No, Maddox, mi ha risposto. Niente. Hai fatto più che abbastanza, bambino mio.
Bambino mio. C’era stato un tempo in cui mi aveva fatto infuriare chiamandomi così. Ma adesso mi sembrava bellissimo. Ero ancora un bambino. Cesaria sembrava volermi dire che dovevo ancora vivere la mia vita.
Penso che dovresti andare, ha detto.
“Dove?”
Attraverso la foresta, ha risposto Cesaria. Come ha fatto Zelim.
Non mi sono mosso. Dopo tutta la paura che avevo provato al pensiero di trovarmi in sua presenza, adesso non volevo altro che trattenermi ancora un po’, godermi il balsamo dei suoi occhi e il miele della sua voce. Con grande difficoltà, ho convinto le mie membra a obbedirmi.
Fai buon viaggio, bambino mio…
È stato così diffìcile allontanarmi, anche se in un certo senso ho avuto la sensazione di essere stato liberato. Avevo pagato la mia libertà con le parole; ogni pensiero che ho scritto su queste pagine è stato una sorta di riscatto. Eppure ero triste all’idea di partire.
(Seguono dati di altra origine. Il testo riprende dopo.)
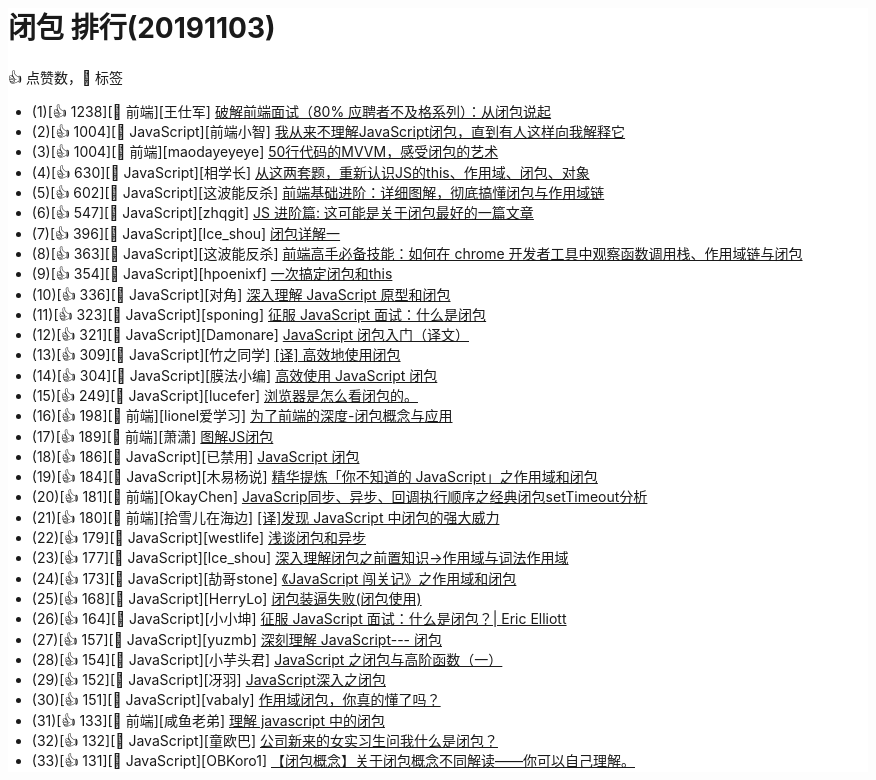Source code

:# 闭包 排行(20191103)

👍 点赞数，📌 标签
- (1)[👍 1238][📌 前端][王仕军] [破解前端面试（80% 应聘者不及格系列）：从闭包说起](https://juejin.im/post/58f1fa6a44d904006cf25d22)
- (2)[👍 1004][📌 JavaScript][前端小智] [我从来不理解JavaScript闭包，直到有人这样向我解释它](https://juejin.im/post/5cf468a9f265da1bb77652aa)
- (3)[👍 1004][📌 前端][maodayeyeye] [50行代码的MVVM，感受闭包的艺术](https://juejin.im/post/5b1fa77451882513ea5cc2ca)
- (4)[👍 630][📌 JavaScript][相学长] [从这两套题，重新认识JS的this、作用域、闭包、对象](https://juejin.im/post/59aa71d56fb9a0248d24fae3)
- (5)[👍 602][📌 JavaScript][这波能反杀] [前端基础进阶：详细图解，彻底搞懂闭包与作用域链](http://www.jianshu.com/p/21a16d44f150)
- (6)[👍 547][📌 JavaScript][zhqgit] [JS 进阶篇: 这可能是关于闭包最好的一篇文章](http://zhqgit.top/2017/03/20/JS%E8%BF%9B%E9%98%B6%E7%AF%87-%E7%BB%88%E7%BB%93%E4%BD%A0%E5%AF%B9%E6%89%A7%E8%A1%8C%E7%8E%AF%E5%A2%83%E5%92%8C%E9%97%AD%E5%8C%85%E7%9A%84%E7%96%91%E6%83%91/)
- (7)[👍 396][📌 JavaScript][lce_shou] [闭包详解一](https://juejin.im/post/5b081f8d6fb9a07a9b3664b6)
- (8)[👍 363][📌 JavaScript][这波能反杀] [前端高手必备技能：如何在 chrome 开发者工具中观察函数调用栈、作用域链与闭包](http://www.jianshu.com/p/73122bb3d262)
- (9)[👍 354][📌 JavaScript][hpoenixf] [一次搞定闭包和this](http://hpoenixf.com/一次搞定闭包和this.html)
- (10)[👍 336][📌 JavaScript][对角] [深入理解 JavaScript 原型和闭包](http://www.cnblogs.com/wangfupeng1988/p/3977924.html)
- (11)[👍 323][📌 JavaScript][sponing] [征服 JavaScript 面试：什么是闭包](http://www.zcfy.cc/article/master-the-javascript-interview-what-is-a-closure-2127.html)
- (12)[👍 321][📌 JavaScript][Damonare] [ JavaScript 闭包入门（译文）](https://juejin.im/post/58832fe72f301e00697b672d)
- (13)[👍 309][📌 JavaScript][竹之同学] [[译] 高效地使用闭包](http://jasonliao.me/posts/2016-05-06-use-javascript-closures-efficiently.html)
- (14)[👍 304][📌 JavaScript][膜法小编] [高效使用 JavaScript 闭包](https://www.ibm.com/developerworks/cn/web/wa-use-javascript-closures-efficiently/index.html)
- (15)[👍 249][📌 JavaScript][lucefer] [浏览器是怎么看闭包的。](https://juejin.im/post/5979b5755188253df1067397)
- (16)[👍 198][📌 前端][lionel爱学习] [为了前端的深度-闭包概念与应用](https://juejin.im/post/5cabde85e51d456e6e3891e0)
- (17)[👍 189][📌 前端][萧潇] [图解JS闭包](https://zhuanlan.zhihu.com/p/27857268)
- (18)[👍 186][📌 JavaScript][已禁用] [JavaScript 闭包](https://my.oschina.net/u/3693769/blog/1544436)
- (19)[👍 184][📌 JavaScript][木易杨说] [精华提炼「你不知道的 JavaScript」之作用域和闭包](https://juejin.im/post/5c4907ce6fb9a049ee80ce47)
- (20)[👍 181][📌 前端][OkayChen] [JavaScrip同步、异步、回调执行顺序之经典闭包setTimeout分析](http://www.cnblogs.com/okaychen/p/7806739.html)
- (21)[👍 180][📌 前端][拾雪儿在海边] [[译]发现 JavaScript 中闭包的强大威力](https://juejin.im/post/5c4e6a90e51d4552266576d2)
- (22)[👍 179][📌 JavaScript][westlife] [浅谈闭包和异步](https://juejin.im/post/5a3e3cfdf265da431e16f802)
- (23)[👍 177][📌 JavaScript][lce_shou] [深入理解闭包之前置知识→作用域与词法作用域](https://juejin.im/post/5afb0ae56fb9a07aa2138425)
- (24)[👍 173][📌 JavaScript][劼哥stone] [《JavaScript 闯关记》之作用域和闭包](https://juejin.im/post/58500a02128fe10069319d83)
- (25)[👍 168][📌 JavaScript][HerryLo] [闭包装逼失败(闭包使用)](https://juejin.im/post/5c22f13b5188252b56273a00)
- (26)[👍 164][📌 JavaScript][小小坤] [征服 JavaScript 面试：什么是闭包？| Eric Elliott](http://www.zcfy.cc/article/2127)
- (27)[👍 157][📌 JavaScript][yuzmb] [深刻理解 JavaScript--- 闭包](https://yuzmb.github.io/2016/10/29/%E7%90%86%E8%A7%A3JavaScript---%E9%97%AD%E5%8C%85/)
- (28)[👍 154][📌 JavaScript][小芋头君] [JavaScript 之闭包与高阶函数（一）](http://www.html-js.com/article/JavaScriptxuexibiji-%203440)
- (29)[👍 152][📌 JavaScript][冴羽] [JavaScript深入之闭包](https://juejin.im/post/590159d8a22b9d0065c2d918)
- (30)[👍 151][📌 JavaScript][vabaly] [作用域闭包，你真的懂了吗？](https://i-solar.github.io/2016/11/05/%E4%BD%9C%E7%94%A8%E5%9F%9F%E9%97%AD%E5%8C%85%EF%BC%8C%E4%BD%A0%E7%9C%9F%E7%9A%84%E6%87%82%E4%BA%86%E5%90%97%EF%BC%9F-JavaScript/)
- (31)[👍 133][📌 前端][咸鱼老弟] [理解 javascript 中的闭包](http://www.cnblogs.com/xianyulaodi/p/5887937.html)
- (32)[👍 132][📌 JavaScript][童欧巴] [公司新来的女实习生问我什么是闭包？](https://juejin.im/post/5d54b91fe51d45620b21c3a0)
- (33)[👍 131][📌 JavaScript][OBKoro1] [【闭包概念】关于闭包概念不同解读——你可以自己理解。](https://juejin.im/post/59022e730ce463006156fdf3)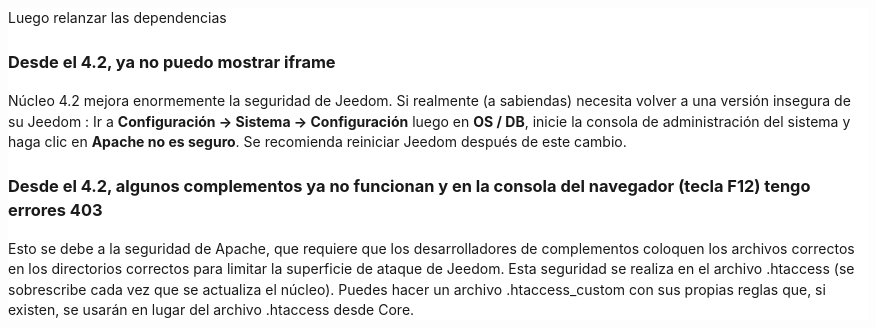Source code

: Luego relanzar las dependencias

### Desde el 4.2, ya no puedo mostrar iframe

Núcleo 4.2 mejora enormemente la seguridad de Jeedom. Si realmente (a sabiendas) necesita volver a una versión insegura de su Jeedom :
Ir a **Configuración -> Sistema -> Configuración** luego en **OS / DB**, inicie la consola de administración del sistema y haga clic en **Apache no es seguro**. Se recomienda reiniciar Jeedom después de este cambio.

### Desde el 4.2, algunos complementos ya no funcionan y en la consola del navegador (tecla F12) tengo errores 403

Esto se debe a la seguridad de Apache, que requiere que los desarrolladores de complementos coloquen los archivos correctos en los directorios correctos para limitar la superficie de ataque de Jeedom. Esta seguridad se realiza en el archivo .htaccess (se sobrescribe cada vez que se actualiza el núcleo). Puedes hacer un archivo .htaccess_custom con sus propias reglas que, si existen, se usarán en lugar del archivo .htaccess desde Core.
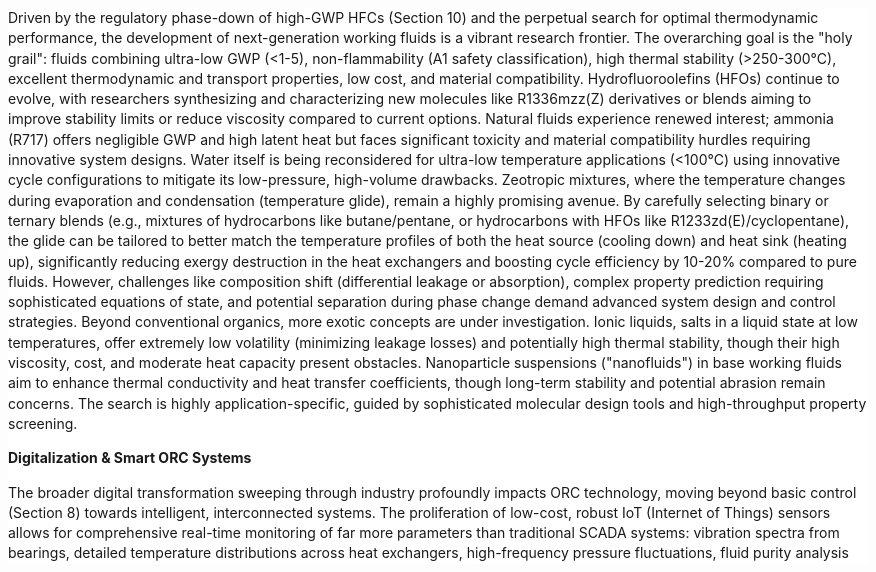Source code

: Driven by the regulatory phase-down of high-GWP HFCs (Section 10) and the perpetual search for optimal thermodynamic performance, the development of next-generation working fluids is a vibrant research frontier. The overarching goal is the "holy grail": fluids combining ultra-low GWP (<1-5), non-flammability (A1 safety classification), high thermal stability (>250-300°C), excellent thermodynamic and transport properties, low cost, and material compatibility. Hydrofluoroolefins (HFOs) continue to evolve, with researchers synthesizing and characterizing new molecules like R1336mzz(Z) derivatives or blends aiming to improve stability limits or reduce viscosity compared to current options. Natural fluids experience renewed interest; ammonia (R717) offers negligible GWP and high latent heat but faces significant toxicity and material compatibility hurdles requiring innovative system designs. Water itself is being reconsidered for ultra-low temperature applications (<100°C) using innovative cycle configurations to mitigate its low-pressure, high-volume drawbacks. Zeotropic mixtures, where the temperature changes during evaporation and condensation (temperature glide), remain a highly promising avenue. By carefully selecting binary or ternary blends (e.g., mixtures of hydrocarbons like butane/pentane, or hydrocarbons with HFOs like R1233zd(E)/cyclopentane), the glide can be tailored to better match the temperature profiles of both the heat source (cooling down) and heat sink (heating up), significantly reducing exergy destruction in the heat exchangers and boosting cycle efficiency by 10-20% compared to pure fluids. However, challenges like composition shift (differential leakage or absorption), complex property prediction requiring sophisticated equations of state, and potential separation during phase change demand advanced system design and control strategies. Beyond conventional organics, more exotic concepts are under investigation. Ionic liquids, salts in a liquid state at low temperatures, offer extremely low volatility (minimizing leakage losses) and potentially high thermal stability, though their high viscosity, cost, and moderate heat capacity present obstacles. Nanoparticle suspensions ("nanofluids") in base working fluids aim to enhance thermal conductivity and heat transfer coefficients, though long-term stability and potential abrasion remain concerns. The search is highly application-specific, guided by sophisticated molecular design tools and high-throughput property screening.

**Digitalization & Smart ORC Systems**

The broader digital transformation sweeping through industry profoundly impacts ORC technology, moving beyond basic control (Section 8) towards intelligent, interconnected systems. The proliferation of low-cost, robust IoT (Internet of Things) sensors allows for comprehensive real-time monitoring of far more parameters than traditional SCADA systems: vibration spectra from bearings, detailed temperature distributions across heat exchangers, high-frequency pressure fluctuations, fluid purity analysis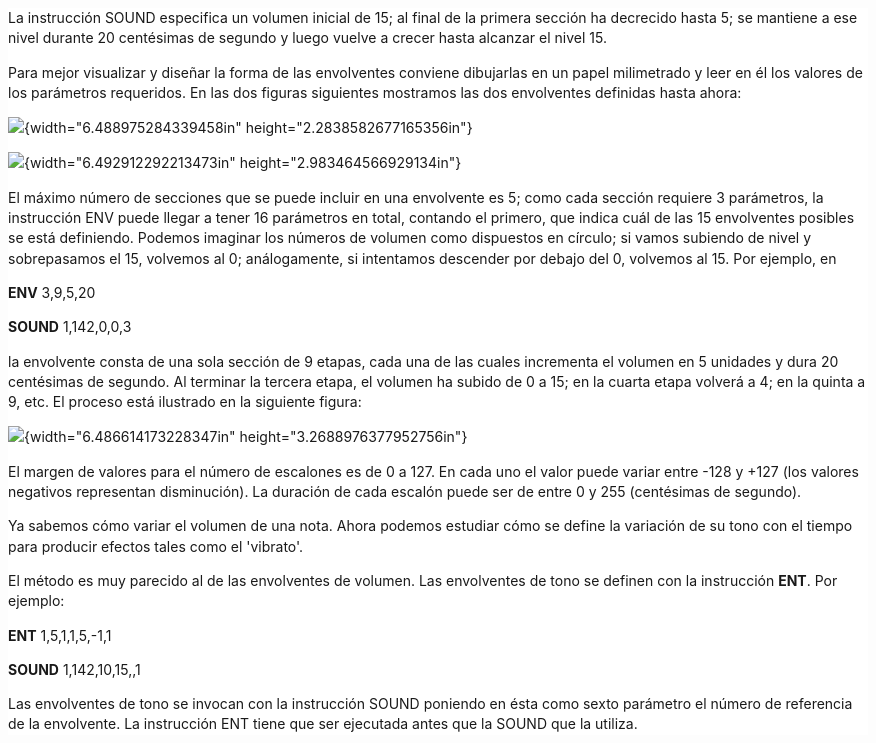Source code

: La instrucción SOUND especifica un volumen inicial de 15; al final de la
primera sección ha decrecido hasta 5; se mantiene a ese nivel durante 20
centésimas de segundo y luego vuelve a crecer hasta alcanzar el nivel
15.

Para mejor visualizar y diseñar la forma de las envolventes conviene
dibujarlas en un papel milimetrado y leer en él los valores de los
parámetros requeridos. En las dos figuras siguientes mostramos las dos
envolventes definidas hasta ahora:

![](media/image89.png){width="6.488975284339458in"
height="2.2838582677165356in"}

![](media/image90.png){width="6.492912292213473in"
height="2.983464566929134in"}

El máximo número de secciones que se puede incluir en una envolvente es
5; como cada sección requiere 3 parámetros, la instrucción ENV puede
llegar a tener 16 parámetros en total, contando el primero, que indica
cuál de las 15 envolventes posibles se está definiendo. Podemos imaginar
los números de volumen como dispuestos en círculo; si vamos subiendo de
nivel y sobrepasamos el 15, volvemos al 0; análogamente, si intentamos
descender por debajo del 0, volvemos al 15. Por ejemplo, en

**ENV** 3,9,5,20

**SOUND** 1,142,0,0,3

la envolvente consta de una sola sección de 9 etapas, cada una de las
cuales incrementa el volumen en 5 unidades y dura 20 centésimas de
segundo. Al terminar la tercera etapa, el volumen ha subido de 0 a 15;
en la cuarta etapa volverá a 4; en la quinta a 9, etc. El proceso está
ilustrado en la siguiente figura:

![](media/image91.png){width="6.486614173228347in"
height="3.2688976377952756in"}

El margen de valores para el número de escalones es de 0 a 127. En cada
uno el valor puede variar entre -128 y +127 (los valores negativos
representan disminución). La duración de cada escalón puede ser de entre
0 y 255 (centésimas de segundo).

Ya sabemos cómo variar el volumen de una nota. Ahora podemos estudiar
cómo se define la variación de su tono con el tiempo para producir
efectos tales como el \'vibrato\'.

El método es muy parecido al de las envolventes de volumen. Las
envolventes de tono se definen con la instrucción **ENT**. Por ejemplo:

**ENT** 1,5,1,1,5,-1,1

**SOUND** 1,142,10,15,,1

Las envolventes de tono se invocan con la instrucción SOUND poniendo en
ésta como sexto parámetro el número de referencia de la envolvente. La
instrucción ENT tiene que ser ejecutada antes que la SOUND que la
utiliza.
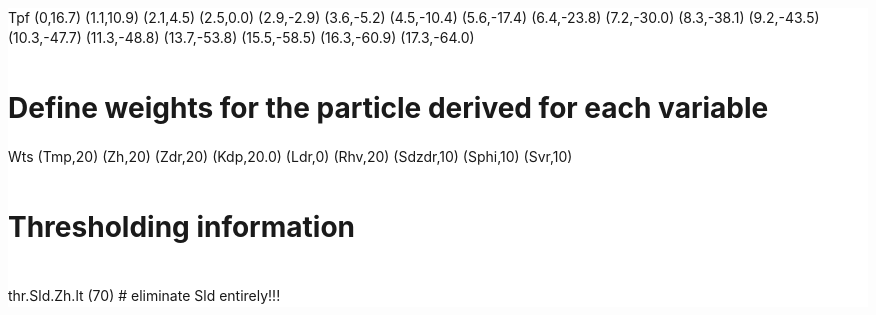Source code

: Tpf (0,16.7) (1.1,10.9) (2.1,4.5) (2.5,0.0) (2.9,-2.9) (3.6,-5.2) (4.5,-10.4) (5.6,-17.4) (6.4,-23.8) (7.2,-30.0) (8.3,-38.1) (9.2,-43.5) (10.3,-47.7) (11.3,-48.8) (13.7,-53.8) (15.5,-58.5) (16.3,-60.9) (17.3,-64.0)

# Define weights for the particle derived for each variable
Wts  (Tmp,20) (Zh,20) (Zdr,20) (Kdp,20.0) (Ldr,0) (Rhv,20) (Sdzdr,10) (Sphi,10) (Svr,10)
#
# Thresholding information
#
thr.Sld.Zh.lt    (70) # eliminate Sld entirely!!!
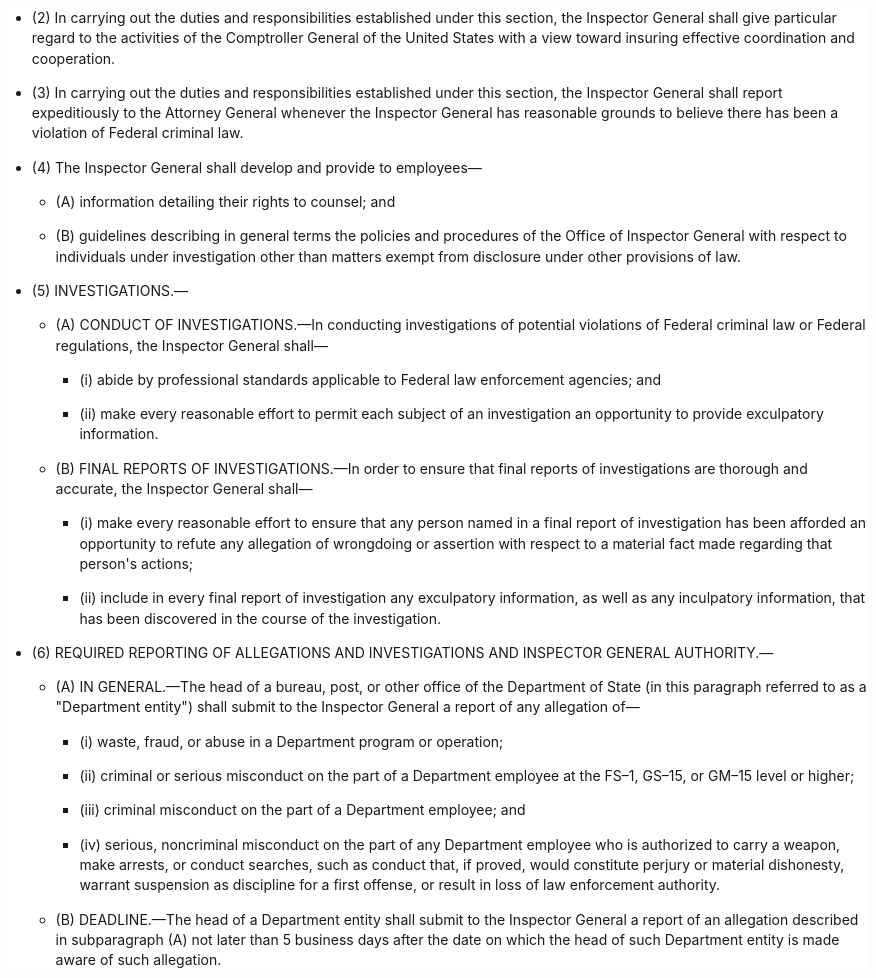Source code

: * (2) In carrying out the duties and responsibilities established under this section, the Inspector General shall give particular regard to the activities of the Comptroller General of the United States with a view toward insuring effective coordination and cooperation.

* (3) In carrying out the duties and responsibilities established under this section, the Inspector General shall report expeditiously to the Attorney General whenever the Inspector General has reasonable grounds to believe there has been a violation of Federal criminal law.

* (4) The Inspector General shall develop and provide to employees—

  * (A) information detailing their rights to counsel; and

  * (B) guidelines describing in general terms the policies and procedures of the Office of Inspector General with respect to individuals under investigation other than matters exempt from disclosure under other provisions of law.


* (5) INVESTIGATIONS.—

  * (A) CONDUCT OF INVESTIGATIONS.—In conducting investigations of potential violations of Federal criminal law or Federal regulations, the Inspector General shall—

    * (i) abide by professional standards applicable to Federal law enforcement agencies; and

    * (ii) make every reasonable effort to permit each subject of an investigation an opportunity to provide exculpatory information.


  * (B) FINAL REPORTS OF INVESTIGATIONS.—In order to ensure that final reports of investigations are thorough and accurate, the Inspector General shall—

    * (i) make every reasonable effort to ensure that any person named in a final report of investigation has been afforded an opportunity to refute any allegation of wrongdoing or assertion with respect to a material fact made regarding that person's actions;

    * (ii) include in every final report of investigation any exculpatory information, as well as any inculpatory information, that has been discovered in the course of the investigation.


* (6) REQUIRED REPORTING OF ALLEGATIONS AND INVESTIGATIONS AND INSPECTOR GENERAL AUTHORITY.—

  * (A) IN GENERAL.—The head of a bureau, post, or other office of the Department of State (in this paragraph referred to as a "Department entity") shall submit to the Inspector General a report of any allegation of—

    * (i) waste, fraud, or abuse in a Department program or operation;

    * (ii) criminal or serious misconduct on the part of a Department employee at the FS–1, GS–15, or GM–15 level or higher;

    * (iii) criminal misconduct on the part of a Department employee; and

    * (iv) serious, noncriminal misconduct on the part of any Department employee who is authorized to carry a weapon, make arrests, or conduct searches, such as conduct that, if proved, would constitute perjury or material dishonesty, warrant suspension as discipline for a first offense, or result in loss of law enforcement authority.


  * (B) DEADLINE.—The head of a Department entity shall submit to the Inspector General a report of an allegation described in subparagraph (A) not later than 5 business days after the date on which the head of such Department entity is made aware of such allegation.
Mi sono voltato dopo circa una ventina di passi e sono rimasto a osservare la scena. Era quello il momento. Galilee e Rachel, mano nella mano, si stavano avvicinando alla barca.
Moccioso, gli ha detto Cesaria. Perché ci hai messo tanto?
“Mi sono perso, mamma”, ha risposto Galilee. “Mi sono perso nel mondo. Ma adesso sono a casa.”
Non esiste più una casa a cui fare ritorno, ha detto Cesaria. Non c’è più niente.
“Allora permettimi di ricostruirla”, ha ribattuto Galilee.
Non ne saresti in grado, figlio mio.
“Hai ragione. Ma con la mia Rachel…”
La tua Rachel, ha detto Cesaria, in tono più dolce. Si è alzata dal suo trono di assi e ha fatto un cenno a Rachel. Vieni qui, le ha detto.
Rachel ha lasciato la mano di Galilee e si è avvicinata. Cesaria è uscita dai resti dello scafo e l’ha osservata. Ero troppo lontano per vedere l’espressione del suo viso, ma non stento a immaginare che tormento sia stato quell’esame. Era stato lo stesso per me. Cesaria stava guardando nell’anima di Rachel. Stava per emettere un giudizio definitivo su di lei. Alla fine ha detto:
Sei sicura di volere tutto questo?
“Tutto questo?” ha ripetuto Rachel.
Questa casa. Questa storia. Mio figlio.
Rachel si è voltata a guardare Galilee per un lungo istante e io ho avuto l’impressione di sentire il suono delle stelle che si muovevano sopra di noi, soddisfatte e immutabili.
“Sì”, ha risposto alla fine. “Lui è tutto ciò che voglio.”
Allora è tuo, ha detto Cesaria.
Ha allargato le braccia.
“Questo significa che sono perdonato?” ha domandato Galilee.